Tuning UMAP parameters is part science, part art — balancing readable spread between games against tight, accurate clusters. Understanding UMAP is a useful resource for learning how parameter choices shape the final layout.

Don't @ me...

  • / This project is not affiliated with Metacritic, Steam, or any game publisher.
  • / Review scores and metadata may not be perfectly up to date or entirely accurate. Data was collected at a point in time and may drift from current listings.
  • / AI-predicted tags (for Metacritic and Wikipedia games without Steam presence) may definitely contain inaccuracies.

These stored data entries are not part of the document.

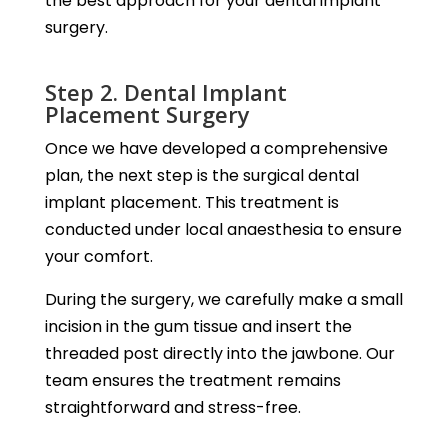
the best approach for your dental implant
surgery.
Step 2. Dental Implant
Placement Surgery
Once we have developed a comprehensive
plan, the next step is the surgical dental
implant placement. This treatment is
conducted under local anaesthesia to ensure
your comfort.
During the surgery, we carefully make a small
incision in the gum tissue and insert the
threaded post directly into the jawbone. Our
team ensures the treatment remains
straightforward and stress-free.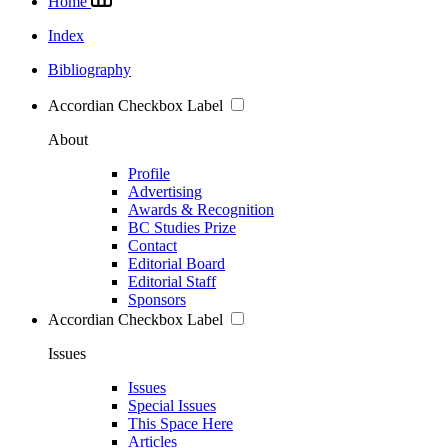
Home
Index
Bibliography
Accordian Checkbox Label
About
Profile
Advertising
Awards & Recognition
BC Studies Prize
Contact
Editorial Board
Editorial Staff
Sponsors
Accordian Checkbox Label
Issues
Issues
Special Issues
This Space Here
Articles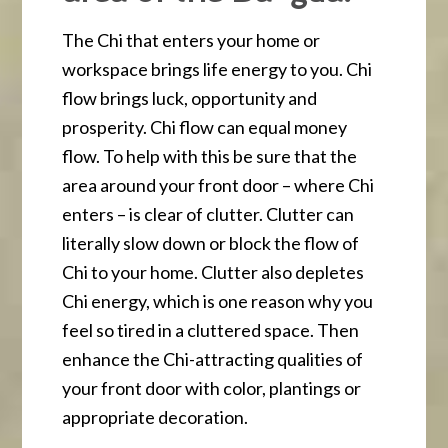
The Chi that enters your home or
workspace brings life energy to you. Chi
flow brings luck, opportunity and
prosperity. Chi flow can equal money
flow. To help with this be sure that the
area around your front door – where Chi
enters – is clear of clutter. Clutter can
literally slow down or block the flow of
Chi to your home. Clutter also depletes
Chi energy, which is one reason why you
feel so tired in a cluttered space. Then
enhance the Chi-attracting qualities of
your front door with color, plantings or
appropriate decoration.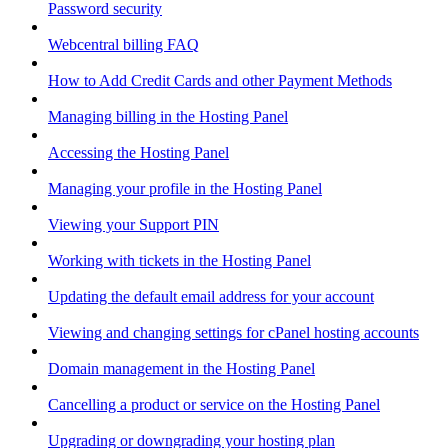
Password security
Webcentral billing FAQ
How to Add Credit Cards and other Payment Methods
Managing billing in the Hosting Panel
Accessing the Hosting Panel
Managing your profile in the Hosting Panel
Viewing your Support PIN
Working with tickets in the Hosting Panel
Updating the default email address for your account
Viewing and changing settings for cPanel hosting accounts
Domain management in the Hosting Panel
Cancelling a product or service on the Hosting Panel
Upgrading or downgrading your hosting plan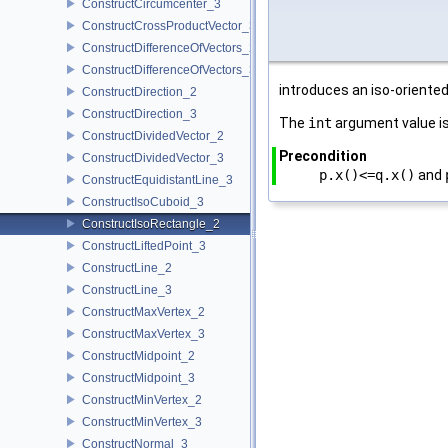
ConstructCircumcenter_3
ConstructCrossProductVector_3
ConstructDifferenceOfVectors_2
ConstructDifferenceOfVectors_3
introduces an iso-oriented
ConstructDirection_2
ConstructDirection_3
The
int
argument value is
ConstructDividedVector_2
Precondition
ConstructDividedVector_3
p.x()<=q.x()
and
ConstructEquidistantLine_3
ConstructIsoCuboid_3
ConstructIsoRectangle_2
ConstructLiftedPoint_3
ConstructLine_2
ConstructLine_3
ConstructMaxVertex_2
ConstructMaxVertex_3
ConstructMidpoint_2
ConstructMidpoint_3
ConstructMinVertex_2
ConstructMinVertex_3
ConstructNormal_3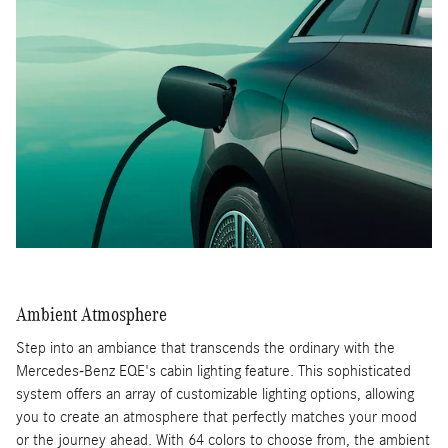
Ambient Atmosphere
Step into an ambiance that transcends the ordinary with the
Mercedes-Benz EQE's cabin lighting feature. This sophisticated
system offers an array of customizable lighting options, allowing
you to create an atmosphere that perfectly matches your mood
or the journey ahead. With 64 colors to choose from, the ambient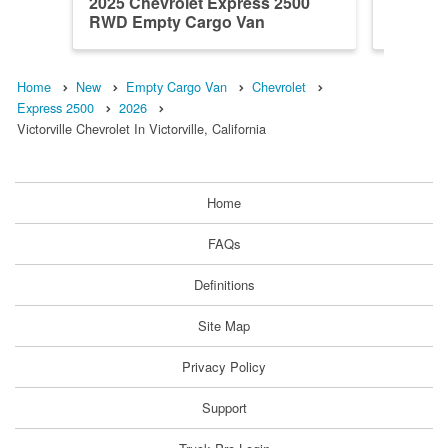
2025 Chevrolet Express 2500
2026 Ch
RWD Empty Cargo Van
RWD Em
Home
New
Empty Cargo Van
Chevrolet
Express 2500
2026
Victorville Chevrolet In Victorville, California
Home
FAQs
Definitions
Site Map
Privacy Policy
Support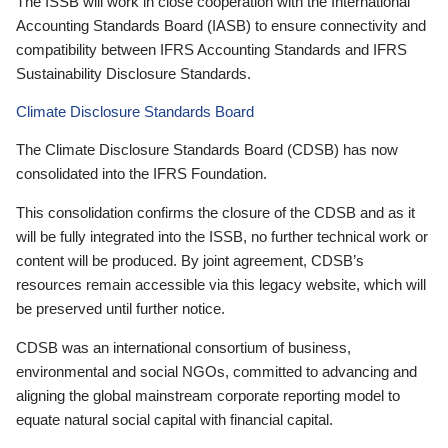
The ISSB will work in close cooperation with the International
Accounting Standards Board (IASB) to ensure connectivity and
compatibility between IFRS Accounting Standards and IFRS
Sustainability Disclosure Standards.
Climate Disclosure Standards Board
The Climate Disclosure Standards Board (CDSB) has now
consolidated into the IFRS Foundation.
This consolidation confirms the closure of the CDSB and as it
will be fully integrated into the ISSB, no further technical work or
content will be produced. By joint agreement, CDSB’s
resources remain accessible via this legacy website, which will
be preserved until further notice.
CDSB was an international consortium of business,
environmental and social NGOs, committed to advancing and
aligning the global mainstream corporate reporting model to
equate natural social capital with financial capital.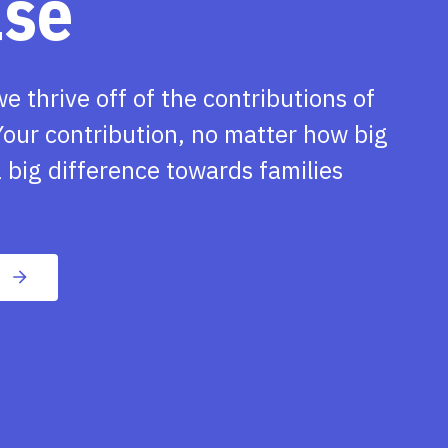
ase
we thrive off of the contributions of
our contribution, no matter how big
 big difference towards families
n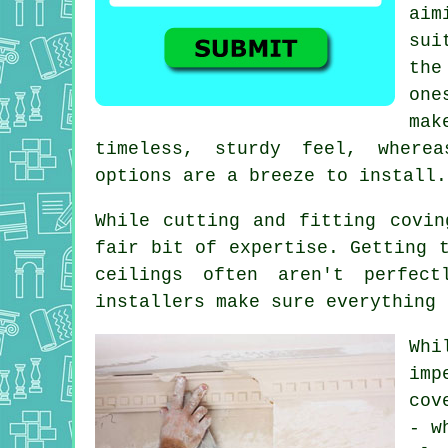
aim
sui
the
one
mak
timeless, sturdy feel, wherea
options are a breeze to install.
While cutting and fitting covin
fair bit of expertise. Getting 
ceilings often aren't perfect
installers make sure everything 
Whi
imp
cov
- w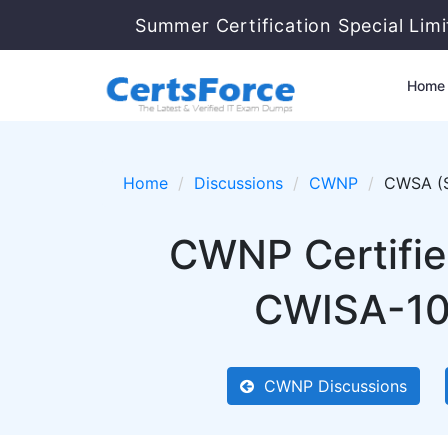
Summer Certification Special Lim
Home
Home
Discussions
CWNP
CWSA (S
CWNP Certified
CWISA-102
CWNP Discussions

Spatial placement is purely algorithmic (and stochastic — running the data pipeline again would produce a slightly different mapping). In other words, the specific clustering and placement of games shouldn't be considered perfect. Games that are near each other share similar tag profiles, not necessarily similar quality or feel.

Genre-blending games naturally end up between clusters. For example, Grand Theft Auto IV sits almost exactly equidistant between the RPG and Shooter neighborhoods — it shares DNA with both, so the algorithm places it in the space between.

Distance on the map is not a quality judgment. Exploring the edges of clusters is worthwhile — games there often blend genres in interesting ways. However, the specific distance between clusters is mostly meaningless and an artifact of the algorithm. The intention with this project is to help people visualize the gaming space and find new games via natural exploration.

Inspiration

This project is inspired by Every Noise at Once by Glenn McDonald — a genre map of the music world.